Input for this task:
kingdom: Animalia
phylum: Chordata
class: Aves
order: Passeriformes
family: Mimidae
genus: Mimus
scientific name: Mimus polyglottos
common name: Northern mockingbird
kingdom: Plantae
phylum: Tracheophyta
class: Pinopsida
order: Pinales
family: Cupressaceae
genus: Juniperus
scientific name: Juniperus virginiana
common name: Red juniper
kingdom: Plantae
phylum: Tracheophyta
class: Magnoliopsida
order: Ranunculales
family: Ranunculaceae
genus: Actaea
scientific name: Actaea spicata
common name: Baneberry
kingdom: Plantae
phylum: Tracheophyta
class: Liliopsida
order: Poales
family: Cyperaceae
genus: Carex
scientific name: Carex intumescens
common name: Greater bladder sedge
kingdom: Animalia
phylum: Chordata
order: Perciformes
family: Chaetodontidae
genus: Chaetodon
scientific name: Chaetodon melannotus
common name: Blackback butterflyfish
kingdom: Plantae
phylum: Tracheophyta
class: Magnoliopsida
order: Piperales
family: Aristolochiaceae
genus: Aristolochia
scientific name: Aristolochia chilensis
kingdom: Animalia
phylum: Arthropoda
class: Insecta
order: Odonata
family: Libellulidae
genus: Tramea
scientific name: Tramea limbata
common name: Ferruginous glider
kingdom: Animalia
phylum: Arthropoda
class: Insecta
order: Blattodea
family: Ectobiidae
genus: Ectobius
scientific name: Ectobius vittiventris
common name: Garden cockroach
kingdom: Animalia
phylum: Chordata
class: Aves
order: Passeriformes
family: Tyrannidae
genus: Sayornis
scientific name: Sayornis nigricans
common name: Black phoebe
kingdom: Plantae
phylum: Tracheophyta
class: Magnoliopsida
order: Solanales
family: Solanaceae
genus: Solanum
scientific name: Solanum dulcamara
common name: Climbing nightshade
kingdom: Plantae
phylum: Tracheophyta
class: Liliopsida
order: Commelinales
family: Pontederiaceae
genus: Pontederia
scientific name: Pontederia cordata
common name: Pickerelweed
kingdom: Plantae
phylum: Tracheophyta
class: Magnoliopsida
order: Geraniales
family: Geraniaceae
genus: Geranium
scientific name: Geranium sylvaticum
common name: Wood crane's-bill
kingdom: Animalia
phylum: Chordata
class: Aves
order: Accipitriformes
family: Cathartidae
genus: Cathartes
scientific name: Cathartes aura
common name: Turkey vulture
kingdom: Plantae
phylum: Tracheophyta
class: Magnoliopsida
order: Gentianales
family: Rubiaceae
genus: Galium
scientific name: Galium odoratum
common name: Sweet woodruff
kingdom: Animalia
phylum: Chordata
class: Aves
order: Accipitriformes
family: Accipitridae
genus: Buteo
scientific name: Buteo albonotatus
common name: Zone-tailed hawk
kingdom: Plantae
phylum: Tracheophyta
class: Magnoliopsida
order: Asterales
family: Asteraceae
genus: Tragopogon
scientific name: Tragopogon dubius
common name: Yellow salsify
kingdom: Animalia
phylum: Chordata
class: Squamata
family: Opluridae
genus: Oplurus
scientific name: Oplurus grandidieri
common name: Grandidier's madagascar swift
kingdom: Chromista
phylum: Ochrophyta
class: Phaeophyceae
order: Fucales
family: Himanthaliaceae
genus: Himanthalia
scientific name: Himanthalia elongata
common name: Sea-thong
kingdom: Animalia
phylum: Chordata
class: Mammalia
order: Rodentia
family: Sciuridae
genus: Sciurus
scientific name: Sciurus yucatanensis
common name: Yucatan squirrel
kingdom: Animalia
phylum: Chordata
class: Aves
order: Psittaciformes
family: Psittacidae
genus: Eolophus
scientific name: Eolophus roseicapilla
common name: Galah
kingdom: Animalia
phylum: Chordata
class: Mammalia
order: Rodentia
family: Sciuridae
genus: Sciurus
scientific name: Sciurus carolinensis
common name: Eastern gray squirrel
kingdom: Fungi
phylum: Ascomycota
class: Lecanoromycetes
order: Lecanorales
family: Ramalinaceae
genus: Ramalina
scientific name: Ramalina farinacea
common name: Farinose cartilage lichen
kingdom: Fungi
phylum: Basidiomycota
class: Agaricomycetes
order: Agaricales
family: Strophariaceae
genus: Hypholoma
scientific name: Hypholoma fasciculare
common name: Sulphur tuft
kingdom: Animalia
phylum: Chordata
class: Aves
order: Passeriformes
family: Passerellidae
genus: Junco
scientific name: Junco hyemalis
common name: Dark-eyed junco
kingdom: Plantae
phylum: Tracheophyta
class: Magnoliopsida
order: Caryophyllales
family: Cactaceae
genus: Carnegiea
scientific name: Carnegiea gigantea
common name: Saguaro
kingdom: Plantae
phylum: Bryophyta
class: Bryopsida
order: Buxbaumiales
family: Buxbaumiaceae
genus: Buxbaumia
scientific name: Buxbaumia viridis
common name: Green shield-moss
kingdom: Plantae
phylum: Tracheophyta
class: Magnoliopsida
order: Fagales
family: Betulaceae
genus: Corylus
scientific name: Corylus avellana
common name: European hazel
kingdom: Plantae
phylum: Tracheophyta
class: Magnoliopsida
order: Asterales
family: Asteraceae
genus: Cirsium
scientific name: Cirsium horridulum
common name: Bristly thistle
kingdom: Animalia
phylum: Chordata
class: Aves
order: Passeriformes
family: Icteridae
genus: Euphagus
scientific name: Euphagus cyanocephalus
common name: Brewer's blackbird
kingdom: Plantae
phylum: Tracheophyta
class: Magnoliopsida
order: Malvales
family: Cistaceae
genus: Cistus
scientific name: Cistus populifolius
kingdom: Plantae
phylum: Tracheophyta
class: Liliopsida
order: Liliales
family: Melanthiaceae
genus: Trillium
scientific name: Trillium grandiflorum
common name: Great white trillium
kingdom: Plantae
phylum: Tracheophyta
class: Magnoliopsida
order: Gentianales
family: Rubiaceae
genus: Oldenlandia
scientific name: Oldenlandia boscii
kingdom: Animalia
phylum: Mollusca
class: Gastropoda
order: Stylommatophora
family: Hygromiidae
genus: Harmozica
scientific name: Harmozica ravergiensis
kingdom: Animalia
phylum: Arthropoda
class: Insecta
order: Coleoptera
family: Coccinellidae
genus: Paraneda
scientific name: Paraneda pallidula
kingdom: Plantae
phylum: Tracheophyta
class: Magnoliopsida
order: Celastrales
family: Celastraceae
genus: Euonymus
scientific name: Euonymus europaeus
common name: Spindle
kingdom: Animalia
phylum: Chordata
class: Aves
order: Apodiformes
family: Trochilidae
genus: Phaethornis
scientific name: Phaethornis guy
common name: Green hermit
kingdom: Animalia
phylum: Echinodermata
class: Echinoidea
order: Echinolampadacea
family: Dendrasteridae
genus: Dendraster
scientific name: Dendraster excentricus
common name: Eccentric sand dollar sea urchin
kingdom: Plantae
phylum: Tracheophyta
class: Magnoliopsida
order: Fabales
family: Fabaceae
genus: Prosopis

Task goal: Return every line of the rows above, unchanged and in the same order.

Exercise result:
kingdom: Animalia
phylum: Chordata
class: Aves
order: Passeriformes
family: Mimidae
genus: Mimus
scientific name: Mimus polyglottos
common name: Northern mockingbird
kingdom: Plantae
phylum: Tracheophyta
class: Pinopsida
order: Pinales
family: Cupressaceae
genus: Juniperus
scientific name: Juniperus virginiana
common name: Red juniper
kingdom: Plantae
phylum: Tracheophyta
class: Magnoliopsida
order: Ranunculales
family: Ranunculaceae
genus: Actaea
scientific name: Actaea spicata
common name: Baneberry
kingdom: Plantae
phylum: Tracheophyta
class: Liliopsida
order: Poales
family: Cyperaceae
genus: Carex
scientific name: Carex intumescens
common name: Greater bladder sedge
kingdom: Animalia
phylum: Chordata
order: Perciformes
family: Chaetodontidae
genus: Chaetodon
scientific name: Chaetodon melannotus
common name: Blackback butterflyfish
kingdom: Plantae
phylum: Tracheophyta
class: Magnoliopsida
order: Piperales
family: Aristolochiaceae
genus: Aristolochia
scientific name: Aristolochia chilensis
kingdom: Animalia
phylum: Arthropoda
class: Insecta
order: Odonata
family: Libellulidae
genus: Tramea
scientific name: Tramea limbata
common name: Ferruginous glider
kingdom: Animalia
phylum: Arthropoda
class: Insecta
order: Blattodea
family: Ectobiidae
genus: Ectobius
scientific name: Ectobius vittiventris
common name: Garden cockroach
kingdom: Animalia
phylum: Chordata
class: Aves
order: Passeriformes
family: Tyrannidae
genus: Sayornis
scientific name: Sayornis nigricans
common name: Black phoebe
kingdom: Plantae
phylum: Tracheophyta
class: Magnoliopsida
order: Solanales
family: Solanaceae
genus: Solanum
scientific name: Solanum dulcamara
common name: Climbing nightshade
kingdom: Plantae
phylum: Tracheophyta
class: Liliopsida
order: Commelinales
family: Pontederiaceae
genus: Pontederia
scientific name: Pontederia cordata
common name: Pickerelweed
kingdom: Plantae
phylum: Tracheophyta
class: Magnoliopsida
order: Geraniales
family: Geraniaceae
genus: Geranium
scientific name: Geranium sylvaticum
common name: Wood crane's-bill
kingdom: Animalia
phylum: Chordata
class: Aves
order: Accipitriformes
family: Cathartidae
genus: Cathartes
scientific name: Cathartes aura
common name: Turkey vulture
kingdom: Plantae
phylum: Tracheophyta
class: Magnoliopsida
order: Gentianales
family: Rubiaceae
genus: Galium
scientific name: Galium odoratum
common name: Sweet woodruff
kingdom: Animalia
phylum: Chordata
class: Aves
order: Accipitriformes
family: Accipitridae
genus: Buteo
scientific name: Buteo albonotatus
common name: Zone-tailed hawk
kingdom: Plantae
phylum: Tracheophyta
class: Magnoliopsida
order: Asterales
family: Asteraceae
genus: Tragopogon
scientific name: Tragopogon dubius
common name: Yellow salsify
kingdom: Animalia
phylum: Chordata
class: Squamata
family: Opluridae
genus: Oplurus
scientific name: Oplurus grandidieri
common name: Grandidier's madagascar swift
kingdom: Chromista
phylum: Ochrophyta
class: Phaeophyceae
order: Fucales
family: Himanthaliaceae
genus: Himanthalia
scientific name: Himanthalia elongata
common name: Sea-thong
kingdom: Animalia
phylum: Chordata
class: Mammalia
order: Rodentia
family: Sciuridae
genus: Sciurus
scientific name: Sciurus yucatanensis
common name: Yucatan squirrel
kingdom: Animalia
phylum: Chordata
class: Aves
order: Psittaciformes
family: Psittacidae
genus: Eolophus
scientific name: Eolophus roseicapilla
common name: Galah
kingdom: Animalia
phylum: Chordata
class: Mammalia
order: Rodentia
family: Sciuridae
genus: Sciurus
scientific name: Sciurus carolinensis
common name: Eastern gray squirrel
kingdom: Fungi
phylum: Ascomycota
class: Lecanoromycetes
order: Lecanorales
family: Ramalinaceae
genus: Ramalina
scientific name: Ramalina farinacea
common name: Farinose cartilage lichen
kingdom: Fungi
phylum: Basidiomycota
class: Agaricomycetes
order: Agaricales
family: Strophariaceae
genus: Hypholoma
scientific name: Hypholoma fasciculare
common name: Sulphur tuft
kingdom: Animalia
phylum: Chordata
class: Aves
order: Passeriformes
family: Passerellidae
genus: Junco
scientific name: Junco hyemalis
common name: Dark-eyed junco
kingdom: Plantae
phylum: Tracheophyta
class: Magnoliopsida
order: Caryophyllales
family: Cactaceae
genus: Carnegiea
scientific name: Carnegiea gigantea
common name: Saguaro
kingdom: Plantae
phylum: Bryophyta
class: Bryopsida
order: Buxbaumiales
family: Buxbaumiaceae
genus: Buxbaumia
scientific name: Buxbaumia viridis
common name: Green shield-moss
kingdom: Plantae
phylum: Tracheophyta
class: Magnoliopsida
order: Fagales
family: Betulaceae
genus: Corylus
scientific name: Corylus avellana
common name: European hazel
kingdom: Plantae
phylum: Tracheophyta
class: Magnoliopsida
order: Asterales
family: Asteraceae
genus: Cirsium
scientific name: Cirsium horridulum
common name: Bristly thistle
kingdom: Animalia
phylum: Chordata
class: Aves
order: Passeriformes
family: Icteridae
genus: Euphagus
scientific name: Euphagus cyanocephalus
common name: Brewer's blackbird
kingdom: Plantae
phylum: Tracheophyta
class: Magnoliopsida
order: Malvales
family: Cistaceae
genus: Cistus
scientific name: Cistus populifolius
kingdom: Plantae
phylum: Tracheophyta
class: Liliopsida
order: Liliales
family: Melanthiaceae
genus: Trillium
scientific name: Trillium grandiflorum
common name: Great white trillium
kingdom: Plantae
phylum: Tracheophyta
class: Magnoliopsida
order: Gentianales
family: Rubiaceae
genus: Oldenlandia
scientific name: Oldenlandia boscii
kingdom: Animalia
phylum: Mollusca
class: Gastropoda
order: Stylommatophora
family: Hygromiidae
genus: Harmozica
scientific name: Harmozica ravergiensis
kingdom: Animalia
phylum: Arthropoda
class: Insecta
order: Coleoptera
family: Coccinellidae
genus: Paraneda
scientific name: Paraneda pallidula
kingdom: Plantae
phylum: Tracheophyta
class: Magnoliopsida
order: Celastrales
family: Celastraceae
genus: Euonymus
scientific name: Euonymus europaeus
common name: Spindle
kingdom: Animalia
phylum: Chordata
class: Aves
order: Apodiformes
family: Trochilidae
genus: Phaethornis
scientific name: Phaethornis guy
common name: Green hermit
kingdom: Animalia
phylum: Echinodermata
class: Echinoidea
order: Echinolampadacea
family: Dendrasteridae
genus: Dendraster
scientific name: Dendraster excentricus
common name: Eccentric sand dollar sea urchin
kingdom: Plantae
phylum: Tracheophyta
class: Magnoliopsida
order: Fabales
family: Fabaceae
genus: Prosopis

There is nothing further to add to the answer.